In the recent past Industrial Control Systems (ICS) were rather insulated and had little to do with external devices or networks. Today, a growing number of industrial systems routinely interact with a host of external networks, devices, and users. Whether this is a hospital system, a plant manufacturing system, a city network, or a national level network, the fact that there is a lot more external traffic going through the system means the chances of an attack and of a data breach are significantly higher.
As organizations aim to achieve better performance and the most value for the money they invest, they continue to leverage systems that also compromise the integrity of the ICS.
The most common forms of attacks on ICS were those that targeted the hardware components of the systems. This involved various password spraying techniques together with brute force attacks to gain access to the network. The fact of the matter is that the legacy software and even the hardware that most OT networks employ have outdated vulnerabilities that cannot be resolved that easily, and in some cases cannot be resolved at all.
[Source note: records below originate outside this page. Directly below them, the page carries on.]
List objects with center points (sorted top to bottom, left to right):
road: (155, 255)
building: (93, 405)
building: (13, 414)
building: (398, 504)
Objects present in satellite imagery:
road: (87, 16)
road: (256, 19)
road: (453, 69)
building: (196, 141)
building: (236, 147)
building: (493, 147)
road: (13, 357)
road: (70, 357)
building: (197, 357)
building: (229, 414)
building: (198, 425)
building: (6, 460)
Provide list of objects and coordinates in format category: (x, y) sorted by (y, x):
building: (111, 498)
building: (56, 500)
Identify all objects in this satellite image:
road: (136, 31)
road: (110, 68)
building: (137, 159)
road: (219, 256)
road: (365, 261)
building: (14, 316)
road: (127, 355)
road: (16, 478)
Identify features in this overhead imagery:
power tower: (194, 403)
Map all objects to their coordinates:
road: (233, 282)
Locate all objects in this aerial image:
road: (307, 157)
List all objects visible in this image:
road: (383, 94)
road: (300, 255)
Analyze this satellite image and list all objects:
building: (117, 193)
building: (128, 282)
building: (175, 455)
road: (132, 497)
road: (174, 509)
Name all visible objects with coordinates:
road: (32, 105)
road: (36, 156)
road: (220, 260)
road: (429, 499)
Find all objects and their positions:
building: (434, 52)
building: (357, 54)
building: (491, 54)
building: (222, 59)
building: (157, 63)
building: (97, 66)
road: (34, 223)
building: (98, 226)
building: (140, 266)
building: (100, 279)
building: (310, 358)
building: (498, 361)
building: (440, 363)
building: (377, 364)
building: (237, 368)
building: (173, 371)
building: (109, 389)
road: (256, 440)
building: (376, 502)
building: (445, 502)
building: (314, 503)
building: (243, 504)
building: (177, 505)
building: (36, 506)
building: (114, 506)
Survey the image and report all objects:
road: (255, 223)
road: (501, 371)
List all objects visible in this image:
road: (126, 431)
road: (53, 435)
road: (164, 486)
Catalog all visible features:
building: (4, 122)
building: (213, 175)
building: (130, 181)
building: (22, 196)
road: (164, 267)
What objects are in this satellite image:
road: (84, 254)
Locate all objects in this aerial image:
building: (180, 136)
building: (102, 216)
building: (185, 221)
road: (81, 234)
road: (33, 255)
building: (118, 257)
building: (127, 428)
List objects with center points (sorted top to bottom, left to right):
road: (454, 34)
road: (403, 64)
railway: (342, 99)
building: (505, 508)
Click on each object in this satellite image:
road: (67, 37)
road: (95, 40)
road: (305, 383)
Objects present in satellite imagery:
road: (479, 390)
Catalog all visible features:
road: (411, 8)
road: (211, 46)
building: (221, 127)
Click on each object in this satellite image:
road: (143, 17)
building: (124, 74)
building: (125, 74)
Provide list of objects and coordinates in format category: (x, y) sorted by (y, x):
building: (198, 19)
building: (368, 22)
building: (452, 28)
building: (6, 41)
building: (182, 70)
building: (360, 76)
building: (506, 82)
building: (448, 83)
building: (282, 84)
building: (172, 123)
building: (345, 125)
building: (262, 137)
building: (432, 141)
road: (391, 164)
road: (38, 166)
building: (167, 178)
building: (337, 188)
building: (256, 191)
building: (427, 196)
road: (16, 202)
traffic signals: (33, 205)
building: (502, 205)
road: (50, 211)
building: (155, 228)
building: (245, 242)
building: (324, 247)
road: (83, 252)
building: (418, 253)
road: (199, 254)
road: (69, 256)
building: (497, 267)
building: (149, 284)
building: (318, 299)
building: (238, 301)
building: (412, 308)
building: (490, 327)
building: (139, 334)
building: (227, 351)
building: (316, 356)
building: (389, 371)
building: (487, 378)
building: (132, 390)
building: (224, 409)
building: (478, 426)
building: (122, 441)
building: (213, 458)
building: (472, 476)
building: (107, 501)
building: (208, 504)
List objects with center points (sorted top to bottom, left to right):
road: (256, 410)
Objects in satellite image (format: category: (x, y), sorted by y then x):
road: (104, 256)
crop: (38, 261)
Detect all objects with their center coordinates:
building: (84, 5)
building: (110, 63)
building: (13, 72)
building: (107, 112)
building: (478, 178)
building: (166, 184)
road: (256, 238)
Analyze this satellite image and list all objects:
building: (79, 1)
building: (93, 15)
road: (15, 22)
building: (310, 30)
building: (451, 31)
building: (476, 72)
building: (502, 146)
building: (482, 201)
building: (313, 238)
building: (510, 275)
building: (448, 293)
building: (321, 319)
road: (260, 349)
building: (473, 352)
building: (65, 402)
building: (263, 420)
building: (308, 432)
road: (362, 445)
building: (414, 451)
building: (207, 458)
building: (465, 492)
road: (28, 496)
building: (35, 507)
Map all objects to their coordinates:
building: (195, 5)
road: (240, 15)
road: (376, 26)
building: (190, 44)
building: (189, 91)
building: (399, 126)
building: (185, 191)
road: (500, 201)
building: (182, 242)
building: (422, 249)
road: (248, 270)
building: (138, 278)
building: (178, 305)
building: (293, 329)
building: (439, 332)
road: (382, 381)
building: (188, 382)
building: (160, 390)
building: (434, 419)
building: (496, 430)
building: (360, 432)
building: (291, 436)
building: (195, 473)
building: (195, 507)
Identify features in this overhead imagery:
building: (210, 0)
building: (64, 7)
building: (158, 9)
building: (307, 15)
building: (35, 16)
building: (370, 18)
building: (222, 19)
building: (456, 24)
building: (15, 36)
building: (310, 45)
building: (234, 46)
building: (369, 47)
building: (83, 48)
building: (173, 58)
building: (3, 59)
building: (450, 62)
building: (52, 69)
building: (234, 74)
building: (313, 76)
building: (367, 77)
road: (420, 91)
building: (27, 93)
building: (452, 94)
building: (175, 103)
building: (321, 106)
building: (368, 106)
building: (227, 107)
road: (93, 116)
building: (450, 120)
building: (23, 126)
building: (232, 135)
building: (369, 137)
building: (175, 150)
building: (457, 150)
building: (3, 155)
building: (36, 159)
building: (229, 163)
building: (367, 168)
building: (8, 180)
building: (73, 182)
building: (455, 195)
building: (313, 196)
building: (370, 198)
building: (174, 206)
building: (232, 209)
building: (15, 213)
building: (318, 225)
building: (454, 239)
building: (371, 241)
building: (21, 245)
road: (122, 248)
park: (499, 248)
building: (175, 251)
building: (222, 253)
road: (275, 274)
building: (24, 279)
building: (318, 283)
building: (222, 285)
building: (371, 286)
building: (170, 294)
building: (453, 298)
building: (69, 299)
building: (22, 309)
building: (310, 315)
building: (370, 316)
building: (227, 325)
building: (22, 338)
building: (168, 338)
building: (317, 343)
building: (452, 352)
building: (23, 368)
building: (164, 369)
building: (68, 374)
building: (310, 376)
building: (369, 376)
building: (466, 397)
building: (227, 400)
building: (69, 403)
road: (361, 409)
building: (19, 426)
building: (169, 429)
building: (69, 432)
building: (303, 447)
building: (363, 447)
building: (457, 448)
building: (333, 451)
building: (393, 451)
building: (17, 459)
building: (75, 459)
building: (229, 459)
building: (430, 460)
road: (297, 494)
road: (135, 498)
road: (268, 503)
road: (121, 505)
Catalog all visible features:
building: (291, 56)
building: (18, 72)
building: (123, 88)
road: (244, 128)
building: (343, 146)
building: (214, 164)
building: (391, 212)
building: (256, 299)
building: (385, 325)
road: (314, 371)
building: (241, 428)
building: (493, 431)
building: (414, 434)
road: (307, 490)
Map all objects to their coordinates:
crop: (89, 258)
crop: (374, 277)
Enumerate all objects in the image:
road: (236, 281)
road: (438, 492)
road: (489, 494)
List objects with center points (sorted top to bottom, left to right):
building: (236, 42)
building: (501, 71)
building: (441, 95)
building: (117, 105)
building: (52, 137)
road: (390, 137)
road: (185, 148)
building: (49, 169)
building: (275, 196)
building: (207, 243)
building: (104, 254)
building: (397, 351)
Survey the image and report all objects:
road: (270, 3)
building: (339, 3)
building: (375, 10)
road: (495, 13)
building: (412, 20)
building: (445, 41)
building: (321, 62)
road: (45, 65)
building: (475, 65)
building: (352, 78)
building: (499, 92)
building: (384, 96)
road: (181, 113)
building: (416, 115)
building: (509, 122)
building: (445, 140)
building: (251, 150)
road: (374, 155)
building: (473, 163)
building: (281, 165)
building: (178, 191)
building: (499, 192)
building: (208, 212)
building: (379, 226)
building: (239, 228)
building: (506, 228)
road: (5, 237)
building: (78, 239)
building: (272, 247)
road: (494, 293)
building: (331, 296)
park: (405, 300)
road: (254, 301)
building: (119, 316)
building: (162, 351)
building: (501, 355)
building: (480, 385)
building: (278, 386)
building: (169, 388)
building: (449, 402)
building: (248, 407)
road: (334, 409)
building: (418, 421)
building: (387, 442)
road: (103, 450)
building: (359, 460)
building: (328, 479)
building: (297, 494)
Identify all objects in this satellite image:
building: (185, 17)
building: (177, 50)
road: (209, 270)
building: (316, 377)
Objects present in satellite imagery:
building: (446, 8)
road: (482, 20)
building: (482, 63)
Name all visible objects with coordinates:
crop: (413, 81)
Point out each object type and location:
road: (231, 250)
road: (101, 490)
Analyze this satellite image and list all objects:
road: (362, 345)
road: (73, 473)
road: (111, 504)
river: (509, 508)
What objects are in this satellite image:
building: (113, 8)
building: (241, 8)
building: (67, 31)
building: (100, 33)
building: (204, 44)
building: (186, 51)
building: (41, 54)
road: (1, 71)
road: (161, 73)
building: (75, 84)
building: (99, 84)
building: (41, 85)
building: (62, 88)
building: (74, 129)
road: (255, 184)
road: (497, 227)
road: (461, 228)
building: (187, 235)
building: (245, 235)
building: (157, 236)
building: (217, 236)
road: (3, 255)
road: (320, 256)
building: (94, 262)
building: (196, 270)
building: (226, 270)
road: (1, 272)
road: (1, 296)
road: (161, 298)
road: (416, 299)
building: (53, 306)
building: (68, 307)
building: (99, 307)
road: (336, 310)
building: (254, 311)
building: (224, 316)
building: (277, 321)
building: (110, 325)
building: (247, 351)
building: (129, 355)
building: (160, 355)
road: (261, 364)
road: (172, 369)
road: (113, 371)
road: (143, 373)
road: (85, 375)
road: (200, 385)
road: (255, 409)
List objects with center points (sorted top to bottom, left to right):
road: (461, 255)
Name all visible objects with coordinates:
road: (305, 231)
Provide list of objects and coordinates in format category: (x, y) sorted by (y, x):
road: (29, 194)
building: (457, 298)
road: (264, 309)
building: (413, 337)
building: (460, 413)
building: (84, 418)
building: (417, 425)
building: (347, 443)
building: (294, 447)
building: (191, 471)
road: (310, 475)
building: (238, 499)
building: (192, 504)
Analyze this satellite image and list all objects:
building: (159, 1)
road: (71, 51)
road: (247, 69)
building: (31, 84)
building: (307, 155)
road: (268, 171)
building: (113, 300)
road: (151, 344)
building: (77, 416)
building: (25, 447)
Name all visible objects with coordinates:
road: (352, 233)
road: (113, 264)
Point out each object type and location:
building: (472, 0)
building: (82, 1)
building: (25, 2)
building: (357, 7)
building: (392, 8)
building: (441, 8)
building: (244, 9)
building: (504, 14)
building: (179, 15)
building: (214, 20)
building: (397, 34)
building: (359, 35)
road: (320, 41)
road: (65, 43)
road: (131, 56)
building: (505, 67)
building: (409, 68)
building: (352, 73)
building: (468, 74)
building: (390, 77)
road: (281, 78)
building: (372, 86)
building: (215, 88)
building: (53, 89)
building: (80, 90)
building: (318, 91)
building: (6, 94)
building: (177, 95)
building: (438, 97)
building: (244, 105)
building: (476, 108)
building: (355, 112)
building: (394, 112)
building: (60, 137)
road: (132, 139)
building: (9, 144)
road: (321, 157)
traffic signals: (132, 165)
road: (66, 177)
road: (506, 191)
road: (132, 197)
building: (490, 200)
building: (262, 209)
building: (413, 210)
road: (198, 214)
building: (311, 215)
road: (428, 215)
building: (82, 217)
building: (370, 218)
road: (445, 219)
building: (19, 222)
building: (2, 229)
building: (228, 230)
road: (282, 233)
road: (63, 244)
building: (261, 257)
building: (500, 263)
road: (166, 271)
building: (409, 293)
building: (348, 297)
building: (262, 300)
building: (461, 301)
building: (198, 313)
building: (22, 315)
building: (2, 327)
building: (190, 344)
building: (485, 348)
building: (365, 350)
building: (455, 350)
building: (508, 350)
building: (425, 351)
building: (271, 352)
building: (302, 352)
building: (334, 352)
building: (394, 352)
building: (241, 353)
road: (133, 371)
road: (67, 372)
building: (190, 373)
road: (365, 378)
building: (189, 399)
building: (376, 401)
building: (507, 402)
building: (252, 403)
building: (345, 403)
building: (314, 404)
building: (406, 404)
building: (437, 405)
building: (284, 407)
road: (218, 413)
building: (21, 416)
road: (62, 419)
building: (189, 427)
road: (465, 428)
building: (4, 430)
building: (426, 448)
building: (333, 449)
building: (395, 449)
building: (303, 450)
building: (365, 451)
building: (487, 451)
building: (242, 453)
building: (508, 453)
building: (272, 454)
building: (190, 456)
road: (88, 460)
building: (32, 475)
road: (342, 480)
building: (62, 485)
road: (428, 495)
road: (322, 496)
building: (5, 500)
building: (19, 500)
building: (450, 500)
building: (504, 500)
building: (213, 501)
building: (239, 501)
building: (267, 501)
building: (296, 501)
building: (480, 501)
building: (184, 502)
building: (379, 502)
As soon as the attacker has gained access to the network their next move is to spread across the network and cause disruption across the network in every way possible. In extreme situations, this has compromised national-level networks and even upset entire economies.
Today cybercriminals are after more than just a quick payday. They want to be able to exploit a system to the extent where they can charge the price they want, rather than just being paid to get out of a network. Through the integration of IT and OT systems, this job has become more possible. As attackers gain access to the system they compromise the OT systems that are directly managing various hardware and machinery in the organization, essentially bringing a manufacturing plant to a standstill.
In turn, this affects the supply chain and has an effect on the industry as well as the global market. This is by far one of the most profitable forms of crimes for cybercriminals and if companies want to protect themselves from downtime they will have to look into solutions that can separate the impact of a network breach on their physical assets.
The first thing that organizations need to look into are old legacy systems. Even in situations where these systems are not connected to the internet, there is still a chance that they can be physically infected with a virus. Similarly, the operating systems and the software that these platforms use is equally outdated and just as susceptible to attacks.
The number of people and the kind of people that have access to these systems is also an area of concern. With no concept of user privileges and unfiltered access to these systems, there is no way to eliminate the possibility that a local user is planting the seed for the attack. Managing who can do what and who has access can go a long way in improving the security of these systems.
Similarly, the devices that are allowed to connect to the system should also be carefully monitored and inspected to ensure that these are all people who will not harm the companies network.